Los introvertidos, puesta en escena escrita y dirigida por Angélica Anahí Pérez, inauguró las actividades de la emisión número 37 del Festival de Teatro de la Ciudad, en la categoría amateur. El montaje, estrenado en septiembre del año pasado, escenifica el contexto que antecede a una tragedia, por lo que el mensaje –una fuerte y urgente llamada de atención– se dirige a la prevención. El joven elenco de Bethlem Teatro, estudiantes del CBETIS 114, da vida a cinco estudiantes de nivel medio superior, etapa de la que salimos vivos convertidos en adultos. Todo ocurre en la escuela –la tuya, la mía, a la que asistirán mis hijas–, sitio de aprendizaje, punto de encuentro y convivencia, lugar para afianzar amistades, pero también (según la perspectiva o un giro de la fortuna) muro de los lamentos, paredón de fusilamiento, nido de rencor… parapeto para la sedición.

Programa de mano del 37 Festival de Teatro de la Ciudad

Las dimensiones del escenario del Auditorio Benito Juárez retan a las compañías independientes, acostumbradas a foros más pequeños, a la cercanía de todos los cuerpos involucrados, a resonancias más próximas. En Los introvertidos, la disposición de los paneles verticales y su prolongación (en ele) hacia el piso delimita el fondo, las salidas y el cuadro para que ocurran las acciones. Además de la escenografía construida bajo una simple, pero funcional geometría, las sillas y las mochilas también se conjugan para que la presencia de las actrices (Ximena Guerrero, Luisa Toral, Mereny Ruvalcaba y Vianey Arellano) y el actor (Javier Corral) se llene de vitalidad y carisma en el tablado. El vestuario escolar también juega en favor de una propuesta visual que resalta los colores primarios (con los que se han leído emociones y temores) para sugerir el resultado de sus combinaciones.

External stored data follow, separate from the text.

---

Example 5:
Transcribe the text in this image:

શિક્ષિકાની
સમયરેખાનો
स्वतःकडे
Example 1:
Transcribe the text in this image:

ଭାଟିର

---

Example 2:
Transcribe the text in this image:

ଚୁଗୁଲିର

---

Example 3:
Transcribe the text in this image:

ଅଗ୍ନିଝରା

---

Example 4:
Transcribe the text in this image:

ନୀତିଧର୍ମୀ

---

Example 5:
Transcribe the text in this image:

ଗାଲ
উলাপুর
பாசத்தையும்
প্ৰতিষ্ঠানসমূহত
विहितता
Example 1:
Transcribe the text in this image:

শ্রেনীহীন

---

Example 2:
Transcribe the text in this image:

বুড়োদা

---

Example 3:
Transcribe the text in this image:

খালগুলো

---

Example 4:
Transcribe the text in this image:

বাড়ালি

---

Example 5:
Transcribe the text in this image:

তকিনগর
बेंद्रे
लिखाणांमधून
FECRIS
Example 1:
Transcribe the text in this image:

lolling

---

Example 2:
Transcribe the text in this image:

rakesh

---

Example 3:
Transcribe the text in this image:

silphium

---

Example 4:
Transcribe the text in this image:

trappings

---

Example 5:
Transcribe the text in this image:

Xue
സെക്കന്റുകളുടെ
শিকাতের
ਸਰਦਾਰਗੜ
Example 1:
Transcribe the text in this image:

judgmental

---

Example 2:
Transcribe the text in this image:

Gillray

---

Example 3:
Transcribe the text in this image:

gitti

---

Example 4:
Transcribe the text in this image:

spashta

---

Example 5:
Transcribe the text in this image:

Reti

Si el pintor vanguardista Piet Mondrian redujo la paleta cromática (“retícula cósmica”) para explorar las complejidades estructurales del enfoque arriba/abajo y la forma horizontal/vertical, cada uno de los introvertidos, identificados con colores primarios, ahonda sobre sí para llegar a sus adentros y desde ahí reconocerse en los otros. Mondrian, reflexiona la simpática del grupo, “creía que era posible lograr un conocimiento de la naturaleza más profundo que el proporcionado por los medios empíricos. Cada una de sus obras estaban basadas en ese supuesto conocimiento esencial. Una frase suya lo resume todo: «Cuando encontremos lo real absoluto el arte ya no será más necesario»”.

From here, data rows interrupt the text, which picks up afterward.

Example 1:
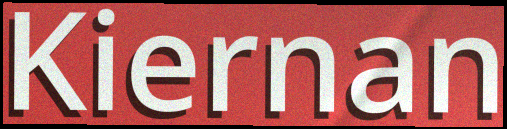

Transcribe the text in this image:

Kiernan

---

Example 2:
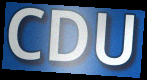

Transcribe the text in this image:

CDU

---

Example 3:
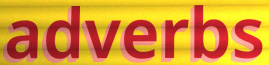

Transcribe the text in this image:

adverbs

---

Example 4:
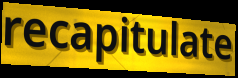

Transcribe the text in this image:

recapitulate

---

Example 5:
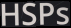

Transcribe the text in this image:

HSPs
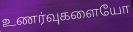
உணர்வுகளையோ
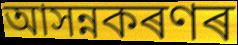
আসন্নকৰণৰ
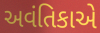
અવંતિકાએ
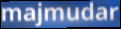
majmudar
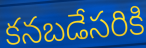
కనబడేసరికి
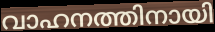
വാഹനത്തിനായി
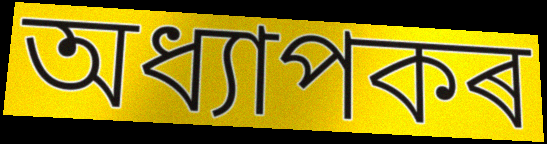
অধ্যাপকৰ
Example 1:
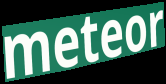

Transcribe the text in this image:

meteor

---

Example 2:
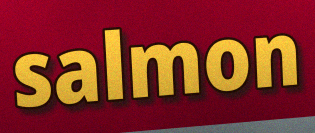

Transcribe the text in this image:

salmon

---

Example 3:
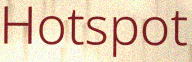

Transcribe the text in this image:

Hotspot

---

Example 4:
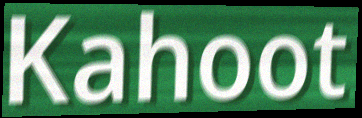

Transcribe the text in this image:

Kahoot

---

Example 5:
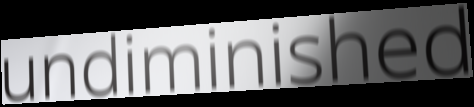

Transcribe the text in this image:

undiminished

Me detengo, ya para concluir, en un par de cuestiones; una que choca al oído y otra que enturbia el sentido de la escena final. Si bien la repetición de información por medio de los diálogos cumple con alguna función al inicio de la obra (las cantaletas de los profesores o el reforzamiento del conflicto), poco a poco la duplicación de parlamentos sobrecarga una única vía de comunicación: la lingüística, quitando protagonismo a los otros recursos de expresividad: gestos, miradas, desplazamiento y el sonido acompasado que producen con sus cuerpos. Por último, la pirotecnia en escena conlleva sus riesgos y, en consecuencia, cierta cautela (me refiero al plan b) por si algo se sale de control. Ya sabemos lo que le sucede a quien con fuego juega. Supongo que las cuatro bengalas (velas volcán) tenían que haberse prendido, al igual que las bombas de humo de colores. Así, entonces, el manejo de luces y el oscuro total en la sala, con el sonido de las ambulancias de fondo, hubieran lucido, dejando en claro el destino de los introvertidos. ¿Les falló la bomba, solo quedaron encerrados en el laboratorio, o también mueren?

La propuesta de Bethlem Teatro nutre tanto la escena juarense como el teatro juvenil. Si, por un lado, hay que aplaudir el trabajo de formación y dirección de Angélica Anahí Pérez; por otro, espero seguir atento el desarrollo actoral del elenco. La manufactura de Los introvertidos se gesta desde un centro escolar; saben bien de lo que hablan. El tema nos urge a no desatender a nuestros jóvenes, tan llenos siempre de color.